Source code for pyphot.io.hdf_h5py

"""Read and write HDF5 files with pytables preserving metadata (tables, https://www.pytables.org/)

.. important::
    This module relies on `pytables <https://www.pytables.org/>`_

"""

from os import PathLike
from os.path import basename
from typing import Literal, Optional, Union

import h5py
import numpy as np
import pandas as pd

from .header import HeaderInfo


def _decode_string_ifneeded(s: str) -> str:
    """Silently decode a string if it is bytes"""
    if isinstance(s, bytes):
        return s.decode("utf-8")
    return s



[docs]
def from_hdf5(
    filename: str,
    tablename: Optional[str] = None,
    *,
    silent: bool = True,
    **kwargs,
) -> tuple[pd.DataFrame, HeaderInfo]:
    """Generate the corresponding ascii Header that contains all necessary info

    Parameters
    ----------
    filename: str
        file to read from

    tablename: str
        node containing the table

    silent: bool
        skip verbose messages

    Returns
    -------
    hdr: str
        string that will be be written at the beginning of the file
    """
    with h5py.File(filename, **kwargs) as source:
        tablename = tablename or "/"
        if not tablename.startswith("/"):
            tablename = "/" + tablename

        node = source[tablename]
        if not node:
            raise ValueError(
                f"Table '{tablename}' not found in file '{filename}'"
            )
        if not isinstance(node, h5py.Dataset):
            raise TypeError(
                f"Node '{tablename}' is not a dataset (found {type(node)})"
            )

        attrs = node.attrs
        if not silent:
            print(f"\tLoading table: {tablename}")

        header = {}
        aliases = {}

        # read header
        exclude = ["NROWS", "VERSION", "CLASS", "EXTNAME", "TITLE"]
        for k, v in attrs.items():
            if k not in exclude:
                if not k.startswith("FIELD") and not k.startswith("ALIAS"):
                    header[k] = _decode_string_ifneeded(v)
                elif k.startswith("ALIAS"):
                    c0, c1 = _decode_string_ifneeded(v).split("=")
                    aliases[c0] = c1

        title = attrs.get("TITLE", "")
        if title not in ["", "None", "Noname", None]:
            header["NAME"] = _decode_string_ifneeded(title)
        else:
            header["NAME"] = f"{filename:s}/{node.name:s}"

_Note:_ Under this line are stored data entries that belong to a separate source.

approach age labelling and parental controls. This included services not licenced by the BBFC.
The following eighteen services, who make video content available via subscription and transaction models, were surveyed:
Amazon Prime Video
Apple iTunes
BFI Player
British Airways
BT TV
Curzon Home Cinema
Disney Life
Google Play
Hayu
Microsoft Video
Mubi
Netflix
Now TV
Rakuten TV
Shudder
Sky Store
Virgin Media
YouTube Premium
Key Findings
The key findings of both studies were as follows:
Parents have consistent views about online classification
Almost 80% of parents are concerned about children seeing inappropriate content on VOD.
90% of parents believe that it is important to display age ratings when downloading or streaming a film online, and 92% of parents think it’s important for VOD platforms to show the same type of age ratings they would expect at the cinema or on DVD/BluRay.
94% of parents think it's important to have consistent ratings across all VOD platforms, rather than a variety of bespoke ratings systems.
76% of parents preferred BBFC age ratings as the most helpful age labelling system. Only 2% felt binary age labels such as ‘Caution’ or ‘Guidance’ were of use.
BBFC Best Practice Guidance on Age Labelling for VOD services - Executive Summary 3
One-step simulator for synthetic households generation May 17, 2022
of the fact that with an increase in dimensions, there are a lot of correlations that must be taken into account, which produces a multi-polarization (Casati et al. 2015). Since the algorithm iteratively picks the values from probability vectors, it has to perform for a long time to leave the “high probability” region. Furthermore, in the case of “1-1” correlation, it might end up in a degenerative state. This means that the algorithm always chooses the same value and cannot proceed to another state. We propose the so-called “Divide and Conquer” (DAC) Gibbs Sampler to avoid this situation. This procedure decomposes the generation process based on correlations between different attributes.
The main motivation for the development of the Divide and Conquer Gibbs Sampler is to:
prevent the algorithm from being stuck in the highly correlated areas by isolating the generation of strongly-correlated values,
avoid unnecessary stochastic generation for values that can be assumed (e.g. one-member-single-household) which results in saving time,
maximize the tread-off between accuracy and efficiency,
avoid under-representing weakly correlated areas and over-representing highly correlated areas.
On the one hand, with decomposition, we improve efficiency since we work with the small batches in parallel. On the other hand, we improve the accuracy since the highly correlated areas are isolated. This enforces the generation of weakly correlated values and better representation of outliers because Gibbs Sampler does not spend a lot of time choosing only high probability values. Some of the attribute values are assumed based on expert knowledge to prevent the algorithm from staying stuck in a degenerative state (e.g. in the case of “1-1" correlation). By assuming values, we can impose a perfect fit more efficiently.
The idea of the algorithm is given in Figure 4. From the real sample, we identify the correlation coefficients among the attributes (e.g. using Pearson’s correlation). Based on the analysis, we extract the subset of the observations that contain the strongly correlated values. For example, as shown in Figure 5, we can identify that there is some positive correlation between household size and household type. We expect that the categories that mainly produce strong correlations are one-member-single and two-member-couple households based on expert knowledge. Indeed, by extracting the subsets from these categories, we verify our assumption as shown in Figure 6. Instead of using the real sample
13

        # read column meta
        units = {}
        desc = {}

        colnames = node.dtype.names
        for k, colname in enumerate(colnames):
            _u = attrs.get(f"FIELD_{k:d}_UNIT", None)
            _u = attrs.get(f"{colname:s}_UNIT", _u)
            _d = attrs.get(f"FIELD_{k:d}_DESC", None)
            _d = attrs.get(f"{colname:s}_DESC", _d)
            if _u is not None:
                units[colname] = _decode_string_ifneeded(_u)
            if _d is not None:
                desc[colname] = _decode_string_ifneeded(_d)

        data = node[:]

        hdr = HeaderInfo(
            header=header,
            alias=aliases,
            units=units,
            comments=desc,
        )

        return pd.DataFrame(data), hdr
    raise ValueError(
        "Something went wrong without much information from pytables"
    )




[docs]
def to_hdf5(
    df: pd.DataFrame,
    filename: Union[str, h5py.File, PathLike],
    *,
    tablename: Optional[str] = None,
    header_info: Optional[HeaderInfo] = None,
    mode: "Literal['r', 'w', 'a', 'r+', 'w-', 'x']" = "w",
    append: bool = False,
    **kwargs,
) -> None:
    """
    Write a pandas DataFrame to an HDF5 file.

    Parameters
    ----------
    df : pd.DataFrame
        The DataFrame to write.
    filename : str or tables.File or PathLike
        The filename or open HDF5 file to write to.
    tablename : str, optional
        The name of the table to write to.
    header_info : HeaderInfo, optional
        The header information to write. Default is to use from df.attrs
    mode : {'r', 'w', 'a', 'r+'}, default 'w'
        The mode to open the file in.
    append : bool, default False
        Whether to append data to an existing file.
    **kwargs
        Additional keyword arguments to pass to h5py.File.

    Raises
    ------
    Exception
        If the HDF backend does not implement stream.
    tables.FileModeError
        If the file is already opened in a different mode.
    ValueError
        If something went wrong without much information from pytables.
    """
    if hasattr(filename, "read"):
        raise Exception("HDF backend does not implement stream")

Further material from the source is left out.